Although I saw no signs indicating such was the case, the locals also assume this center parking area may be used for U-turns at will. But perhaps it's best if I don't get started on how Albertans drive.

Fully stocked with Chinese food, MacIntosh toffee, Coffee Crisps and Aero bars, we headed south. Only one minor stop on the way home:


Now, dear readers, I have a question for you. Why is southern Alberta the only place I get this awesome brown sweet and sour sauce on my pork spareribs, instead of that glow in the dark orangey pink stuff they serve at all the U.S. restaurants?


Joanne Levy said...

Love the pictures. Wow, I'm Canadian (I'm near Toronto), but that landscape looks foreign to me! By the way, I'm sorry to do this, but I need to point out that the southernmost point of Canada (maybe you meant Alberta?) is Point Pelee, which is about the same latitude as the northern border of California. Sorry for the annoying geographical trivia.

And those ribs look like honey garlic - yum!

Kari Lynn Dell said...

I figured someone would point that out. Just keeping you Canadians on your toes, eh?

Joanne Levy said...


Julie Weathers said...

Oh, I don't do yucky sauce on any kind of barbecue. Smoke them and be done with it. Of course, I don't like ribs anyway. Pass the brisket, please. However, your trip for pickup parts sounds like an interesting adventure. My son the mechanic is a firm believer in salvage yards. I should write a blog about the patchwork pickup.

Katt said...

ha ha, the sweet and sour is probably made from scratch with stuff like soya sauce and brown sugar, maybe even a touch of molasses? Its the jar stuff with the fancy colors!... Love the Albertan drivers (snigger), we BC Canadians growl at them in the mountain passes... (and they growl at us one those straight flat roads) say no more! Border crossings are amazing aren't they? An invisible line yet so distinct the differences. We drive down zero avenue (on the Canadian side) and look across at scenery that is truly American.

Crystal Posey said...

I don't do yucky sauce on any kind of barbecue.
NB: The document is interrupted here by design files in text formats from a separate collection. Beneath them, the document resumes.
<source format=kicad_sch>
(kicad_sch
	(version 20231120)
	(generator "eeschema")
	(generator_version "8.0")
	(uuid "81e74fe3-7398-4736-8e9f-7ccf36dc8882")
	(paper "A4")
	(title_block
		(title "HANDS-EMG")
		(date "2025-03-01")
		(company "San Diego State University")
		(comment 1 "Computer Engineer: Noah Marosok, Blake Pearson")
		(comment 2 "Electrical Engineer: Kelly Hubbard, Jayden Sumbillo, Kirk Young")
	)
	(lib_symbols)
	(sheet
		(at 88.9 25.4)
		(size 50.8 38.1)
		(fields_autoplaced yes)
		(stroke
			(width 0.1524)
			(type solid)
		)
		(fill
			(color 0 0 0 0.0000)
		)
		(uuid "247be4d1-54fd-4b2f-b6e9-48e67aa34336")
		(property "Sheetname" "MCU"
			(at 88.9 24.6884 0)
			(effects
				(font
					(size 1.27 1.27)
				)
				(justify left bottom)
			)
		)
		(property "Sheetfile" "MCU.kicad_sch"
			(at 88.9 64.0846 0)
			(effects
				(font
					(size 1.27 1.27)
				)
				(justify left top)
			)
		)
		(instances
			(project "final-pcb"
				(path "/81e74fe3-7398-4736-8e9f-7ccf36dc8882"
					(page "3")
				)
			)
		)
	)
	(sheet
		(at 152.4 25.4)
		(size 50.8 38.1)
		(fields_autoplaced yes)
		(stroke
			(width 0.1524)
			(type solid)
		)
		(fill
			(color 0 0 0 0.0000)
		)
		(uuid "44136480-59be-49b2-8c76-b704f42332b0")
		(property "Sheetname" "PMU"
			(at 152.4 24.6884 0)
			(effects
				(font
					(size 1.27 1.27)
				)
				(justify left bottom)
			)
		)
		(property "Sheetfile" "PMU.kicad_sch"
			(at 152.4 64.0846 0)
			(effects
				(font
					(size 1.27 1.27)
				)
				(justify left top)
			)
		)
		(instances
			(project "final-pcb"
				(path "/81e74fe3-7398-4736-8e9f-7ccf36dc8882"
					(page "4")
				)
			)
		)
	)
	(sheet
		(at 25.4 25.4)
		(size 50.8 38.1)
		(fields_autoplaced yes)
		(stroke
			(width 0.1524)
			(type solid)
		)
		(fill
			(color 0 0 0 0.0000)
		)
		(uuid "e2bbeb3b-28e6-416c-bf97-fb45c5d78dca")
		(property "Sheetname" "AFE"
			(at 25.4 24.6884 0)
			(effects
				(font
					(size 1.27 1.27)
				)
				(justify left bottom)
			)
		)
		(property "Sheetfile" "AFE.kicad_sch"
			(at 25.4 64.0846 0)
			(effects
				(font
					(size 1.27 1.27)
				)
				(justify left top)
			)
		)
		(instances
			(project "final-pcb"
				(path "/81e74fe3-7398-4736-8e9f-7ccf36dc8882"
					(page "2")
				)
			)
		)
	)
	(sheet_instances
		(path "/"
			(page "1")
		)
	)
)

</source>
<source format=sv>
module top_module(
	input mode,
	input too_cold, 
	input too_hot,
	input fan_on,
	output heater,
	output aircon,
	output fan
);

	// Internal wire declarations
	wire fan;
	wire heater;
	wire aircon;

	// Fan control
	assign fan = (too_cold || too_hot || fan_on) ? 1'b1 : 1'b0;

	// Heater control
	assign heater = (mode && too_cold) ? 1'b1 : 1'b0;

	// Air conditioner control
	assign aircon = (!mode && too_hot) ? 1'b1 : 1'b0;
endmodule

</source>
In fact, I don't really do any kind of barbecue at all.

Bill Kirton said...

Enjoyed sharing the trip with you and the photos tell the story well, too. I can't add to the barbecue comments because my wife is the best cook in the world and won't let me near the kitchen (but I do the washing up). The weather point is interesting, though. For followers of yours who are under the impression that Scotland is always freezing and rain-sodden, I recommend a trip to Poolewe Gardens on the north-west coast. Thanks to the Gulf Stream, you'll find palm trees and other exotic flora. I used to sail in Loch Ewe and on many occasions enjoyed the magic of the phosphorescence in the water. And the Moray Firth's micro-climate makes it feel like California.
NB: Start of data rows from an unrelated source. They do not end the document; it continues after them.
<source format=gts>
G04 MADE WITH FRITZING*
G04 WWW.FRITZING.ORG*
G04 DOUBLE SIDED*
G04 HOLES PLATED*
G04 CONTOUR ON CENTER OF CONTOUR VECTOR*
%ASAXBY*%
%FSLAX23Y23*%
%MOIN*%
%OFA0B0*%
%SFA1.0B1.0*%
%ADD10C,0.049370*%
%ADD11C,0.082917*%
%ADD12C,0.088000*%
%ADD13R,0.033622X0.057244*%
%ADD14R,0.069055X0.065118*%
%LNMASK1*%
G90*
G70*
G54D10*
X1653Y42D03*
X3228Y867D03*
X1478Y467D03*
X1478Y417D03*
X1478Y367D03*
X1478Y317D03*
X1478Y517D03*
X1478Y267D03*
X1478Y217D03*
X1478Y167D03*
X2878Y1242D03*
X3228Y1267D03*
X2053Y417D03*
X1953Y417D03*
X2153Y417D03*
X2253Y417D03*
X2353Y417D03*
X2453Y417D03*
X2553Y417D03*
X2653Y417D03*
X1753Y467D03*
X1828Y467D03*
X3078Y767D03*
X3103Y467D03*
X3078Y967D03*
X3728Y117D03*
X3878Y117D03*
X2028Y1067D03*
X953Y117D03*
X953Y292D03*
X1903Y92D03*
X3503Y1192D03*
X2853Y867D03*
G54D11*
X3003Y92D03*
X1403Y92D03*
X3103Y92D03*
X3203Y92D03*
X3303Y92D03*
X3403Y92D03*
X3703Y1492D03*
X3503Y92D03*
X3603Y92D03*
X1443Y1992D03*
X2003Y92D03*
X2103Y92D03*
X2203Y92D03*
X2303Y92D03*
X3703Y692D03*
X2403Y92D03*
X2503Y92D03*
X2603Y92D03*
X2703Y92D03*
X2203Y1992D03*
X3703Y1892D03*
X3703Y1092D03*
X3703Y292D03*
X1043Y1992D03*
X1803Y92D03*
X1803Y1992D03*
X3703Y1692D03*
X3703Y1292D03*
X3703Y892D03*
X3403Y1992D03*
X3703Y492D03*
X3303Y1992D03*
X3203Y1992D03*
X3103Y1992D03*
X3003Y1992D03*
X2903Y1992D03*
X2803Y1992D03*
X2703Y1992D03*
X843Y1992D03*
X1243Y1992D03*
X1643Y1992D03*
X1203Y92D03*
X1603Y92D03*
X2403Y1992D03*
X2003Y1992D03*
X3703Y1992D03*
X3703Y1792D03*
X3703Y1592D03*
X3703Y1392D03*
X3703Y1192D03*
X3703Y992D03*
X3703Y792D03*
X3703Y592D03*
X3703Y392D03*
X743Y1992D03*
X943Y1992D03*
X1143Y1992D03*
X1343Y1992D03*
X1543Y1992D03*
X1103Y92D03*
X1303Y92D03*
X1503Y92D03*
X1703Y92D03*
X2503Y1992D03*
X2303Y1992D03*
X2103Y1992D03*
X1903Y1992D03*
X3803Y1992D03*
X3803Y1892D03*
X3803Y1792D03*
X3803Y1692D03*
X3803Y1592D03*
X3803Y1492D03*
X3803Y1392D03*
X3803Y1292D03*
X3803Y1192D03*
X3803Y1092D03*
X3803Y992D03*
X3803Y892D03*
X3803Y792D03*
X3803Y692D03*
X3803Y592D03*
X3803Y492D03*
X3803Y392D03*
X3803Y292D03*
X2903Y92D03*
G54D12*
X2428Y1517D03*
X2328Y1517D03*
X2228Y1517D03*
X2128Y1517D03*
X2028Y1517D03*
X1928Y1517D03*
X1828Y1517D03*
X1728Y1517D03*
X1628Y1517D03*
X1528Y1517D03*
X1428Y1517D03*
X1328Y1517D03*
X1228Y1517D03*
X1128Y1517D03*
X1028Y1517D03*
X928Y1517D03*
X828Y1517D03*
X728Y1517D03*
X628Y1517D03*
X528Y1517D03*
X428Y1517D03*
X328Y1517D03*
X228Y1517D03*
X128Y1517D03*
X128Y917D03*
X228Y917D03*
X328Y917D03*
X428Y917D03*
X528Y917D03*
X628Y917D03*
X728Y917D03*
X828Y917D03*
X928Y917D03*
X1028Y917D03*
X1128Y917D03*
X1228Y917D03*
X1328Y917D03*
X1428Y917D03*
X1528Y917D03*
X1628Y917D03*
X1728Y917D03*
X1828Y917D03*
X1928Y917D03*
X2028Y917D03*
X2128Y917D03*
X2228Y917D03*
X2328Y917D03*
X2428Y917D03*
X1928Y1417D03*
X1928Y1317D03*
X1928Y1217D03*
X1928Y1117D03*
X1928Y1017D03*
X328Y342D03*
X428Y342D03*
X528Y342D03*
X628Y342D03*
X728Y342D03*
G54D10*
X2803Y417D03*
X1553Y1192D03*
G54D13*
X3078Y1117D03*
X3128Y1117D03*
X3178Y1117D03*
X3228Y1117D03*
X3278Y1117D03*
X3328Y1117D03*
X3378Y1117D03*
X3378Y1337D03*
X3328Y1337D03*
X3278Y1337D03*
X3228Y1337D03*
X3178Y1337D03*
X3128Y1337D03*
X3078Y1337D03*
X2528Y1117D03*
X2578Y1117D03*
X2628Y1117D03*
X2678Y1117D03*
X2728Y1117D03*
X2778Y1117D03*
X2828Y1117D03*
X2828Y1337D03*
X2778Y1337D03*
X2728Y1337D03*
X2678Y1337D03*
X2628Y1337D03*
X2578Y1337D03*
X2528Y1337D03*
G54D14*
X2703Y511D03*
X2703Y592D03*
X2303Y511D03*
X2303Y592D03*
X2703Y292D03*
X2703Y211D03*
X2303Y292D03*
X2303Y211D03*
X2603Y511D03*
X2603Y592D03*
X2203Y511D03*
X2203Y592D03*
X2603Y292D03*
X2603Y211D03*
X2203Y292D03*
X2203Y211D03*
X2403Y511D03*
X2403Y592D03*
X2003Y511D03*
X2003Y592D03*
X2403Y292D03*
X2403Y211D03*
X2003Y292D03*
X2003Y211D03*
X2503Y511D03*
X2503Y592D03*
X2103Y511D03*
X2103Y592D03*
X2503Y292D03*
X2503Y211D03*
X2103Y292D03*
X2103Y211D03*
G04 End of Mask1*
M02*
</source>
Oh, and I fully intend to steal your expression 'slicker than snot on a greasewood stick' and use it as often as possible.

Gary Corby said...

Have to agree with Bill, I loved slicker than snot on a greasewood stick. I'm not sure what a greasewood stick is, but I intend to avoid them from now on.

Kari Lynn Dell said...

*sigh* I have to confess. Despite the name, greasewood is one of the least slippery shrubs in the world. In fact, it's sort of spiny, and gets its name because the sap is extremely flammable, which makes it burn like you threw grease on the fire. You can see a picture here: Greasewood

Linda G. said...

Okay, I'm here for the big bucks you guaranteed on Twitter...oh, wait. Now I get it. Big BUCKS. You tricksy thing, you.

Anonymous said...

Loved taking the trip with you! The chinese place looked a little are a brave cowgirl.

Elisabeth Black said...

You mean you had Asian food that didn't come out of a two-gallon can? Yum.

Ann said...

I came to check out your blog because my mom was born and raised in Montana (but she was a 'city girl' from Billings). Your post made me hungry for Canadian candy, of all things ...when my hubby and I lived in Seattle, we used to go up to Victoria....yummm. Then, we lived in Northern Idaho, and one day we drove up into Canada, and there is NOTHING up that way! Well, gorgeous scenery, but no towns. I refused to turn back til we found "someplace" - and we ended up at this "famous" bottle house - built by some Canadian mortician, I think it was. Lol, thanks for the memory joggin'!